Soft Skull Press closes NY office.

Soft Skull Press, the indie publisher that was rescued from financial ruin when it was acquired by the Berkeley-based publisher Counterpoint in 2007, became a West Coast outfit on Friday after 17 years in New York with the closing of its office in the Flatiron District. Both of its full-time staffers, editorial director Denise Oswald and associate editor Anne Horowitz, were laid off, and titles that were already in the pipeline have been reassigned to editors at Counterpoint.
According to Counterpoint CEO Charlie Winton, Soft Skull will live on from California, though there will not be any one there dedicated to running it. Mr. Winton, who founded Publishers Group West in 1976 and made his name in the book business as an innovative indie distributor, said that while the number of titles published through the Soft Skull imprint will drop from around 40 per year to 20, Counterpoint’s editors will acquire and publish books for the Soft Skull list, thus keeping the brand alive.
Mr. Winton’s conception of that brand is broad. “We see the role of Soft Skull as introducing new writers,” he said, when asked to define the imprint’s sensibility. “In general, those writers are probably going to be a little younger and maybe a little edgier.”
Literary agents know the Soft Skull sensibility, he said, and he expects them to continue submitting to the imprint accordingly. In addition, he hopes authors who have been associated with Soft Skull in the past will return to the imprint for future books. Eventually Mr.
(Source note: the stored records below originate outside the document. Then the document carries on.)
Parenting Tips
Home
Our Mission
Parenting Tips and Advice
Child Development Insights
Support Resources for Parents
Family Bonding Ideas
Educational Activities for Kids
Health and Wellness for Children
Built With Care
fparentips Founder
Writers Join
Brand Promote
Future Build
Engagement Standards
Winton hopes to designate a “point person” within Counterpoint who would be responsible for overseeing the Soft Skull list, but he does not expect to appoint a full-time editorial director.
It’s not like this is the first time Soft Skull has undergone a major change in editorial leadership, Mr. Winton noted, referring to when Richard Nash, who ran the company for most of a decade, stepped down in the spring of 2009 to launch his publishing start-up, Cursor.
When Ms. Oswald — whose previous job was at the Faber & Faber imprint of Farrar, Straus and Giroux — took over that April, she signaled a commitment to maintaining Soft Skull’s identity, telling one reporter that while she wasn’t setting out to imitate Mr. Nash’s publishing program, she was going to preserve the house’s “take no prisoners attitude” and its dedication to “the outspoken and the contrarian, the marginal and the disenfranchised.”
Ms. Oswald said that Mr. Winton flew out to New York at the end of September to inform her and Ms. Horowitz that their office was going to be closed. Ms. Oswald said Soft Skull had been suffering from diminishing sales but that Mr. Winton’s decision to pull the plug came as a surprise to her.